Successivamente, Charlotte viene registrata dalla Gestapo come «Notte e Nebbia» nella categoria dei prigionieri su cui vige il segreto per cui è stabilita la deportazione in Germania. Poi, Delbo viene trasferita a Romainville dove incontra le altre duecentoventinove compagne con cui partirà per Auschwitz e condividerà l’esperienza di Birkenau. Tra di loro ci sono  esponenti francesi di rilievo come: Marie-Claude Vaillant-Couturier, la figlia del direttore della rivista Lucien Vogel, Francia Rondeaux, la cugina di André Gide, Simone Sampaix, la figlia del direttore del quotidiano L’Humanité , le scienziate Laure Gatat e Madeleine Dechavassine e Vittoria detta “Viva” Daubeuf, figlia del leader socialista italiano e futuro vice primo ministro Pietro Nenni «con la quale Charlotte instaura un’amicizia fortissima fino al 1942 quando Vittoria muore ad Auschwitz» racconta Elisabetta Ruffini.
Nel 1945, mentre la guerra sta volgendo al termine, Charlotte e le altre sopravvissute (solo quarantanove, come scriveva nel testo Le convoi du 24 janvier) del convoglio vengono rilasciate in custodia del capitolo svedese della Croce Rossa Internazionale.

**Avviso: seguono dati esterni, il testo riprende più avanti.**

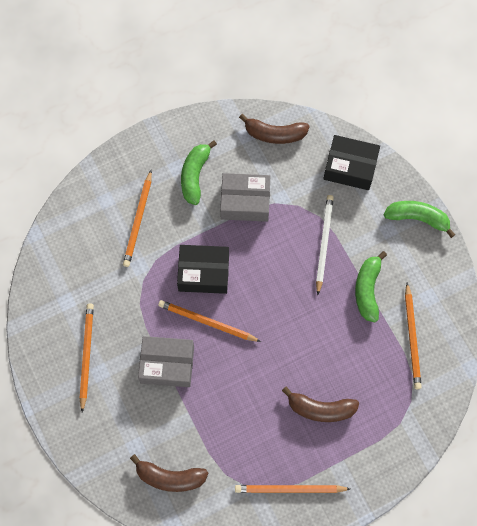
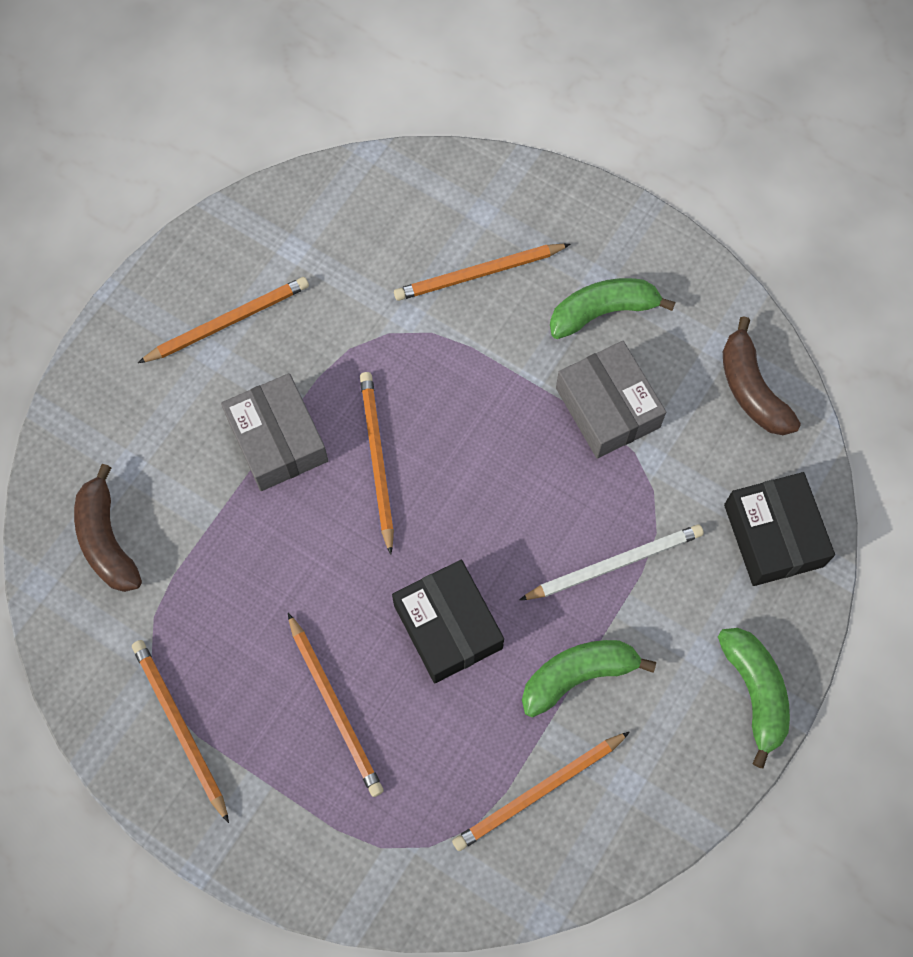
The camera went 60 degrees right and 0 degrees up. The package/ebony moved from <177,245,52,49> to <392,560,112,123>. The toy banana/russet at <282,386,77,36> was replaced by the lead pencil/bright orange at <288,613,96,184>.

Ristabilita, Charlotte torna in Francia e abbandona il comunismo. Durante gli anni Sessanta, lavora per le Nazioni Unite, per il filosofo Henri Lefebvre e nei primi anni Settanta pubblica la sua opera più importante, la trilogia Auschwitz e Dopo composta da: Nessuno di noi tornerà, Coscienza inutile  e La misura dei nostri giorni.  Inoltre, scrive anche la commedia Qui Rapportera Ces Paroles raccontando la sua esperienza nel campo di prigionia a Birkenau. Muore di cancro ai polmoni nel 1985.

Attualmente, grazie alla figlia Claudine Riera-Collet, il suo ricordo viene portato avanti con «L’association des Amis de Charlotte Delbo» insieme a uomini provenienti dal mondo della cultura, storici e letterati.